Hashtagging your way to recruiting success
Posted July 15, 2013
ACC Football Kickoff descends on the Grandover Resort in Greensboro this weekend, signaling the impending return of college football.
Go ahead, do a little dance for joy. I did.
The media event will likely cover the usual topics, from whether or not Florida State is "back" to the crucial opening non-conference games that shape perception of the ACC. There will be new faces along with the familiar ones to interview. Syracuse and Pittsburgh will be trading the Big East clam bake for a little southern hospitality, while Maryland probably wants a quiet sendoff before heading to the Big Ten.
Of particular interest will be the new wave of recruiting tactics that have maintained a steady stream of signing news over the summer and how each program has used social media to their advantage.
If you're a stodgy coach who pines for the days of rotary phones and stamped mail, the recruiting edge has been lost to younger coaches who blow up Twitter timelines with hashtags and Instagram photos. It's especially important for programs who lack the built-in advantages of pedigree programs within the ACC like Florida State, Clemson or Virginia Tech. Being social media savvy disrupts the usual coverage and brings attention, even if some of that attention involves looks of bewilderment.

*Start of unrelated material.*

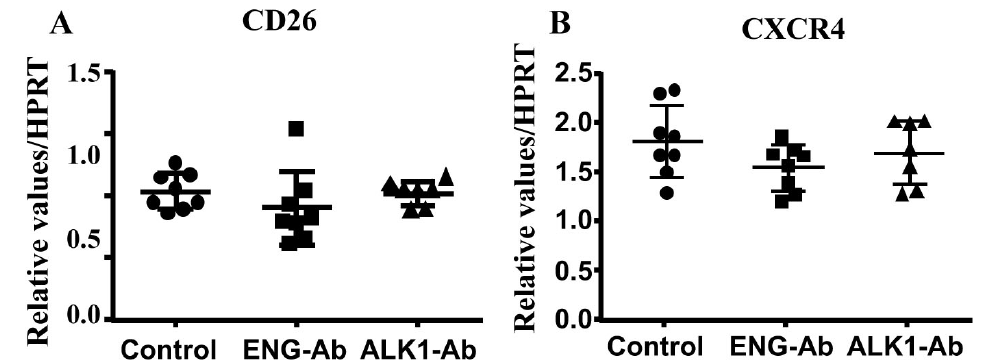
Figure 5. ENG or ALK1 antibody (Ab) treatment did not alter CD26 and CXCR4 expression. A. Quantification of CD26 expression. B. Quantification of CXCR4 expression. N = 8 for control; N = 8 for ENG-Ab group; N = 7 for ALK1-Ab treated group. Control: corresponding control IgG treated MNCs; ENG-Ab: ENG antibody treated MNCs; ALK1-Ab: ALK1 antibody treated MNCs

NC State has "#GOODJUICE" and a form letter that breaks down the simple math of needs and ballers. North Carolina went viral with uniform unveilings on YouTube and an Insane Clown Posse inspired "Fedora's Freak Show" logo. Even at Boston College and Syracuse, they want to know if recruits can "#beadude" or play "#hardnosed"
These initiatives might appear silly through the lens of adult sensibility, but they are effective on two levels.
The bottom line is that teenagers eat this stuff up. It's no different than the tired debate on over-the-top uniform combinations versus the traditional gear an older generation of fans came to identify with a school. Players not only care about looking cool, but they also want to be part of something cool. By creating their own hype through social media, players are drawn to something perceived as exciting.
The residual effect works on fans, who also get sucked into the hype machine and also help fuel to it. It's possible to engineer viral social media by understanding your audience. Fans active on social media will comment and retweet, increasing the reach.
Is there a fleeting nature to all these hashtags and Photoshop works of art? Absolutely, but you'd miss the point in dismissing the strategy. If a coach can use a trumped up perception of excitement around their program to create an inroad with a recruit, part of the goal has already been accomplished.